- **Task statement**
Find out how many lines of the material contain the string "text" and give only that figure.

- **Source information**

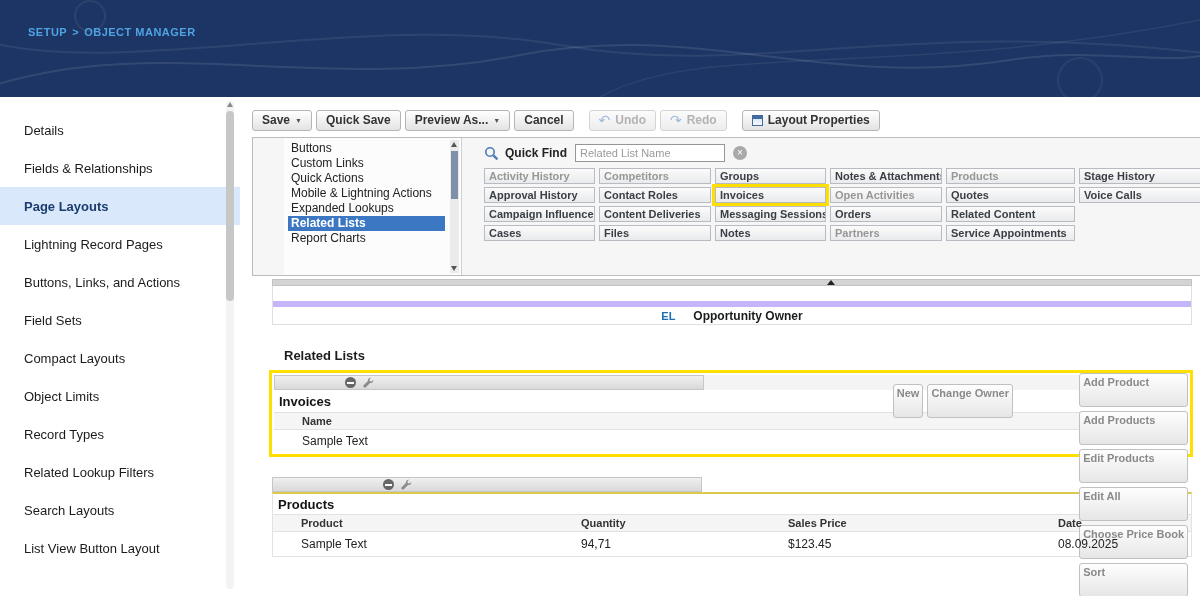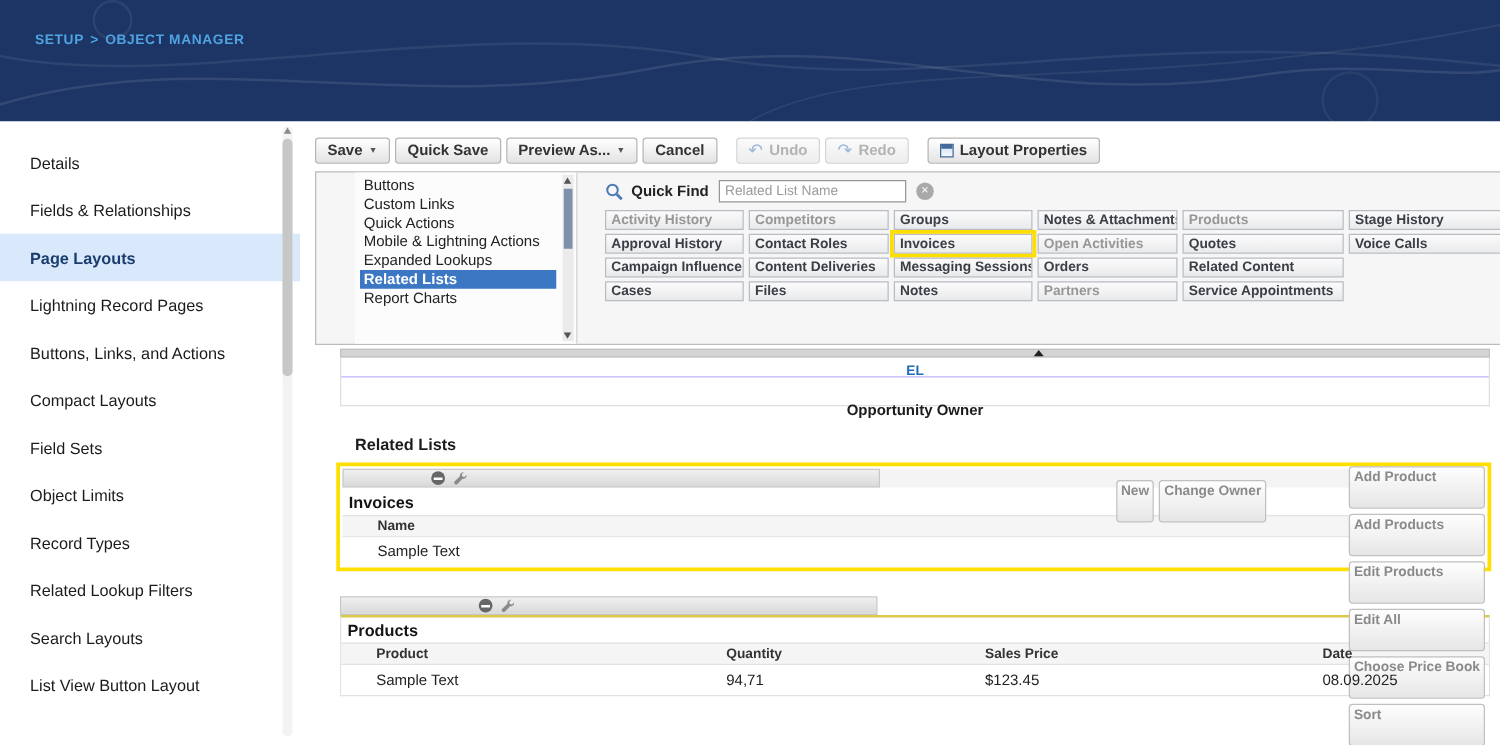--- a/index.html
+++ b/index.html
@@ -67,21 +67,21 @@
           white-space:nowrap; overflow:hidden; cursor:grab; }
   .tile.used { color:#979797; }
   .tile.highlighted { outline:3px solid #ffdf00; }
 
   
   .canvas { position:relative; }
   .collapse-strip { margin-left:20px; width:920px; height:7px; background:#d4d4d4; border:1px solid #c2c2c2; position:relative; margin-top:3px; }
   .collapse-tri { position:absolute; left:50%; margin-left:95px; top:0; width:0; height:0;
       border-left:4px solid transparent; border-right:4px solid transparent; border-bottom:5px solid #222; }
   .section-box { margin-left:20px; width:920px; border:1px solid #dfdfdf; border-top:none; padding-top:15px; background:#fff; }
-  .owner-row { height:23px; border-top:1px solid #c4b5fd; display:flex; align-items:center; justify-content:center; gap:18px;flex-direction:column; }
+  .owner-row { height:23px; border-top:6px solid #c4b5fd; display:flex; align-items:center; justify-content:center; gap:18px; }
   .el-badge { font-size:11px; font-weight:bold; color:#1f6db5; }
   .owner-label { font-size:12px; font-weight:bold; color:#1c1c1c; }
 
   .rl-heading { margin:23px 0 7px 32px; font-size:13px; font-weight:bold; color:#1c1c1c; }
 
   .invoices-box { margin-left:17px; width:924px; border:3px solid #ffdf00; background:#fff; padding:2px; }
 
   .strip-row { height:15px; background:#f4f4f4; }
   .strip { width:430px; height:15px; background:linear-gradient(#f0f0f0,#d9d9d9); border:1px solid #c6c6c6;
            display:flex; align-items:center; gap:6px; padding-left:70px; }
@@ -129,22 +129,22 @@
 
 <div class="body-wrap">
 
   <div class="sidebar">
     <div>
         <div class="side-item">Details</div>
         <div class="side-item">Fields &amp; Relationships</div>
         <div class="side-item selected">Page Layouts</div>
         <div class="side-item">Lightning Record Pages</div>
         <div class="side-item">Buttons, Links, and Actions</div>
+        <div class="side-item">Field Sets</div>
         <div class="side-item">Compact Layouts</div>
-        <div class="side-item">Field Sets</div>
         <div class="side-item">Object Limits</div>
         <div class="side-item">Record Types</div>
         <div class="side-item">Related Lookup Filters</div>
         <div class="side-item">Search Layouts</div>
         <div class="side-item">List View Button Layout</div>
       </div>
     <div class="side-scroll">
       <div class="side-scroll-up"></div>
       <div class="side-thumb"></div>
     </div>

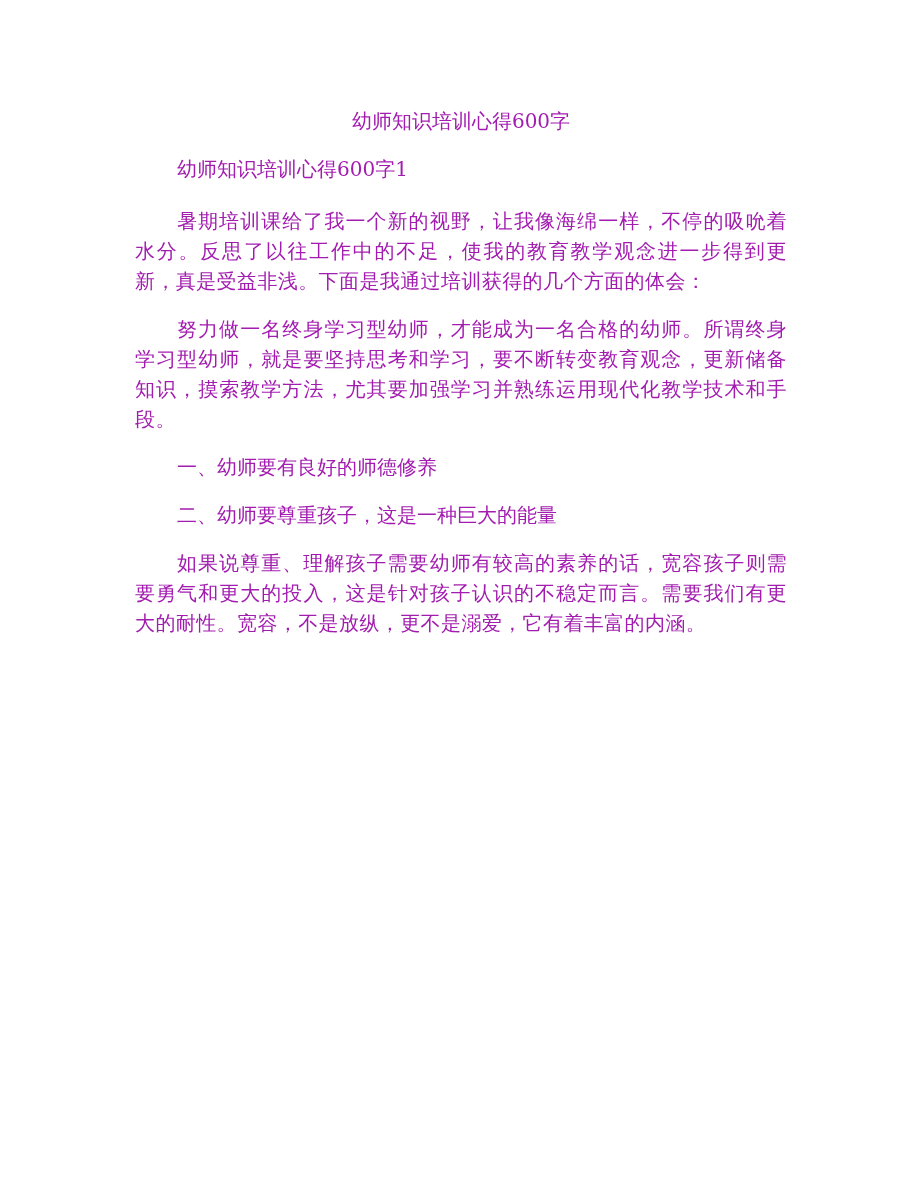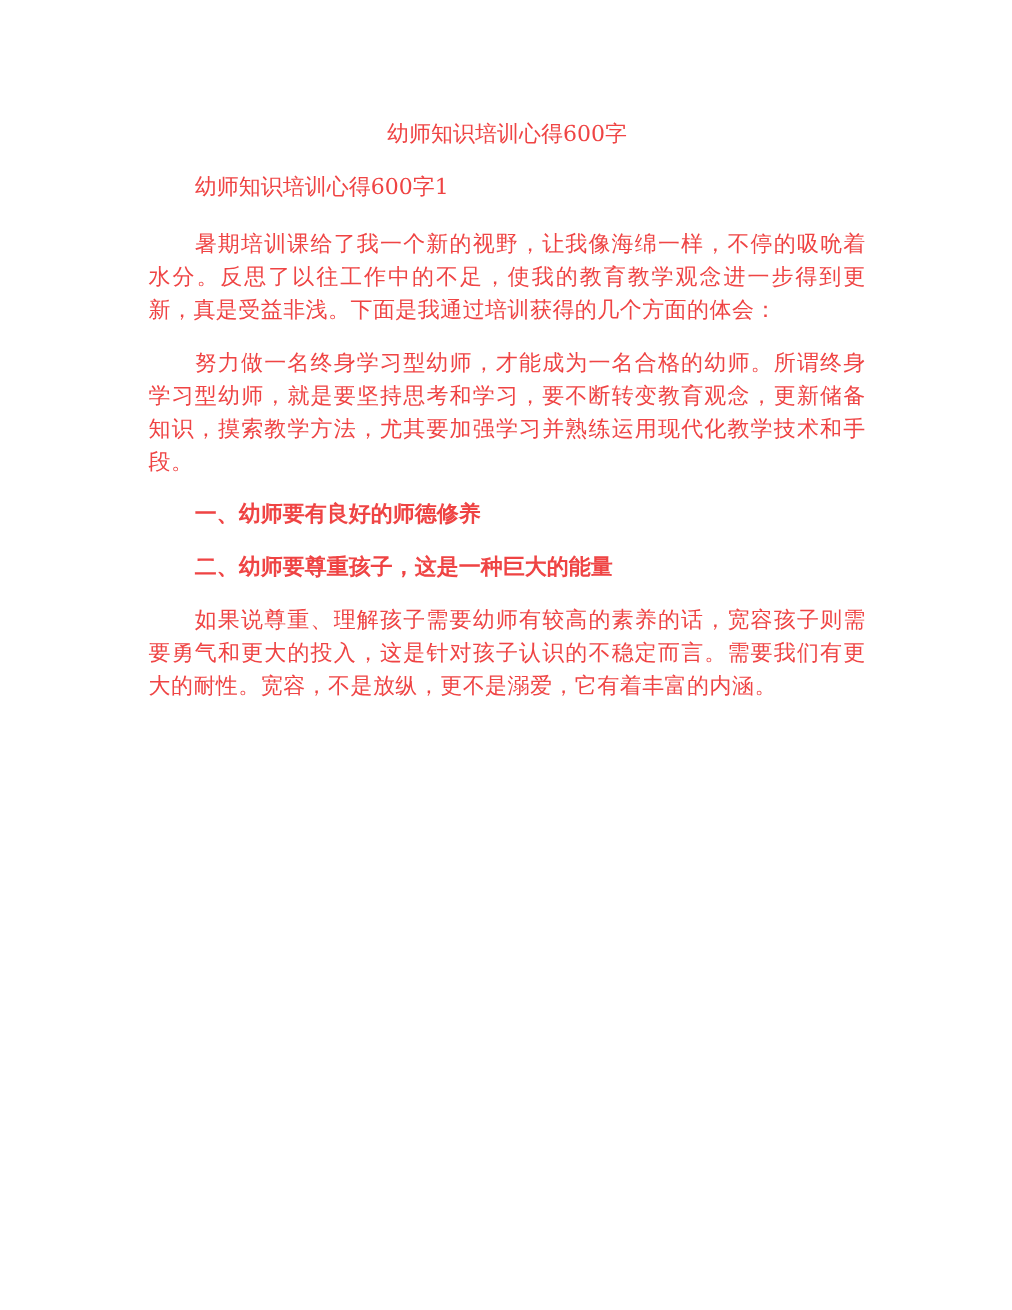--- a/index.html
+++ b/index.html
@@ -1,25 +1,25 @@
 <!DOCTYPE html>
 <html><head>
   <meta charset="utf-8">
   <style>
     html, body { margin: 0; padding: 0; background: #ffffff; }
     body { width: 920px; height: 1191px; position: relative; overflow: hidden; }
     .page {
       position: absolute; left: 135px; top: 106px; width: 652px;
       font-family: "DejaVu Serif", "Liberation Serif", serif;
-      color: #ef4444; font-size: 20px; line-height: 30px;
+      color: #a21caf; font-size: 20px; line-height: 30px;
     }
     .title { text-align: center; margin: 0 0 18px 0; font-size: 20px; }
     .subtitle { text-indent: 42px; margin: 16px 0 22px 0; }
     .para { text-indent: 42px; margin: 0 0 18px 0; text-align: justify; letter-spacing: 0.4px; }
-    .heading { text-indent: 42px; margin: 0 0 18px 0; font-weight: bold; }
+    .heading { text-indent: 42px; margin: 0 0 18px 0; }
   </style>
 </head>
 <body>
 
 <div class="page">
   <div class="title">幼师知识培训心得600字</div>
   <div class="subtitle">幼师知识培训心得600字1</div>
   <p class="para">暑期培训课给了我一个新的视野，让我像海绵一样，不停的吸吮着水分。反思了以往工作中的不足，使我的教育教学观念进一步得到更新，真是受益非浅。下面是我通过培训获得的几个方面的体会：</p>
   <p class="para">努力做一名终身学习型幼师，才能成为一名合格的幼师。所谓终身学习型幼师，就是要坚持思考和学习，要不断转变教育观念，更新储备知识，摸索教学方法，尤其要加强学习并熟练运用现代化教学技术和手段。</p>
   <p class="heading">一、幼师要有良好的师德修养</p>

- **Solution below**
5